Die Führungsspitze in Peking hat im September vergangenen Jahres den Geld- und Kredithahn zugedreht, Sparmaßnahmen für öffentliche Baumaßnahmen verkündet und versucht, die Kaufwut auf sogenannte Luxusgüter einzudämmen, um der Gefahr der Überhitzung der Konjunktur zu begegnen. Die Inflationsrate kletterte 1988 auf die Rekordmarke von 36 Prozent. Die Industrieproduktion steigerte sich um rund 20 Prozent, was zu Engpässen bei Rohstoffen und bei der Energieversorgung führte. Manche Betriebe konnten aufgrund dieser Mangelsituation nur noch drei oder vier Tage die Woche arbeiten. Die landwirtschaftliche Produktion stagniert dagegen, die Getreideproduktion war 1988 mit 2,2 Prozent weniger sogar leicht rückläufig. Angesichts der wirtschaftlichen Schwierigkeiten forderte Ministerpräsident Li Peng in seinem Rechenschaftsbericht vor dem Nationalen Volkskongreß auf, sich auf mindestens zwei „magere“ Jahre einzustellen. Zur Dämpfung der Konjunktur will die Regierung zum Beispiel 14.400 Wohnungsbauprojekte verschieben oder streichen.
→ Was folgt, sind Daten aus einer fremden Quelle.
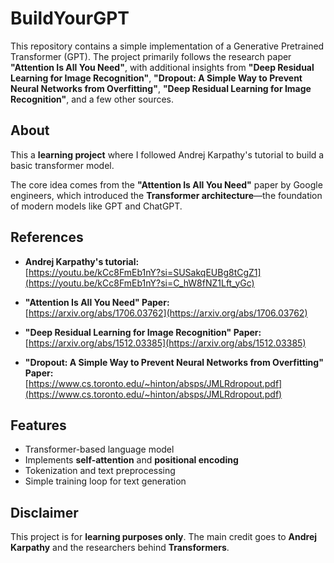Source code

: # BuildYourGPT

This repository contains a simple implementation of a Generative Pretrained Transformer (GPT). The project primarily follows the research paper **"Attention Is All You Need"**, with additional insights from **"Deep Residual Learning for Image Recognition"**, **"Dropout: A Simple Way to Prevent Neural Networks from Overfitting"**,
**"Deep Residual Learning for Image Recognition"**, and a few other sources.

## About

This a **learning project** where I followed Andrej Karpathy's tutorial to build a basic transformer model.

The core idea comes from the **"Attention Is All You Need"** paper by Google engineers, which introduced the **Transformer architecture**—the foundation of modern models like GPT and ChatGPT.

## References

- **Andrej Karpathy's tutorial:**  
  [https://youtu.be/kCc8FmEb1nY?si=SUSakqEUBg8tCgZ1](https://youtu.be/kCc8FmEb1nY?si=C_hW8fNZ1Lft_yGc)  

- **"Attention Is All You Need" Paper:**  
  [https://arxiv.org/abs/1706.03762](https://arxiv.org/abs/1706.03762)  

- **"Deep Residual Learning for Image Recognition" Paper:**  
  [https://arxiv.org/abs/1512.03385](https://arxiv.org/abs/1512.03385)  

- **"Dropout: A Simple Way to Prevent Neural Networks from Overfitting" Paper:**  
  [https://www.cs.toronto.edu/~hinton/absps/JMLRdropout.pdf](https://www.cs.toronto.edu/~hinton/absps/JMLRdropout.pdf)  

## Features

- Transformer-based language model  
- Implements **self-attention** and **positional encoding**  
- Tokenization and text preprocessing  
- Simple training loop for text generation  

## Disclaimer

This project is for **learning purposes only**. The main credit goes to **Andrej Karpathy** and the researchers behind **Transformers**.
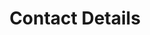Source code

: ---
title: Contact Details
description: |-
     All the latest news including press releases, blogs and social media as well as Linaro events.
layout: contact
permalink: /contact/
---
Der Pekinger Volkswirtschaftler Yang Tiren warnte vor konjunkturdämpfenden Maßnahmen. Chinas Wirtschaft sei schon in einer Phase der Rezession, was sich daran zeige, daß Millionen aus ländlichen Gebieten in die Städte strömten, weil auf dem Land aufgebaute Fabriken ihre Tore schlössen. Die Rezession werde die gesellschaftliche und wirtschaftliche Stabilität Chinas stärker gefährden, als es die Inflation je tun könnte, sagt Yang. Die Pekinger Führung hatte offenbar Angst vor sozialer Unruhe infolge der Teuerung. Tiefgreifende Reformen, die zum politischen Konzept des chinesischen Spitzenpolitikers Deng Xiaoping gehören, wurden entweder aufgeschoben oder sogar teilweise rückgängig gemacht.

Fabriken, die einige Freiheit von zentraler Lenkung erhalten hatten, müssen sich jetzt wieder um Erlaubnis für eine Ausweitung der Produktion und für Preiserhöhungen bemühen. Pläne, die Preise von subventionierten Grundnahrungsmitteln freizugeben und dem Spiel des Markts zu überlassen, sind auf die lange Bank geschoben worden. Die Zentralgewalt in Peking zog Kompetenzen wieder an sich, die sie an Provinzen und Kommunen abgegeben hatte. Kürzlich verordnete Peking, daß private Geschäftsleute neue Steuern zahlen müßten.

Der stellvertretende Direktor bei der staatlichen chinesischen Preisbehörde vertrat die Ansicht, Chinas Infrastruktur sei nicht weit genug entwickelt für ein Marktsystem westlichen Stils. Ein zu hohes Tempo bei den Reformen habe zu Inflation geführt und das Gefüge der Wirtschaft gestört. Das Sparprogramm der Regierung stehe nicht für Rückzug. Es diene vielmehr dem Ziel, das Haus der chinesischen Wirtschaft in Ordnung zu bringen, bevor Umbauten vorgenommen werden.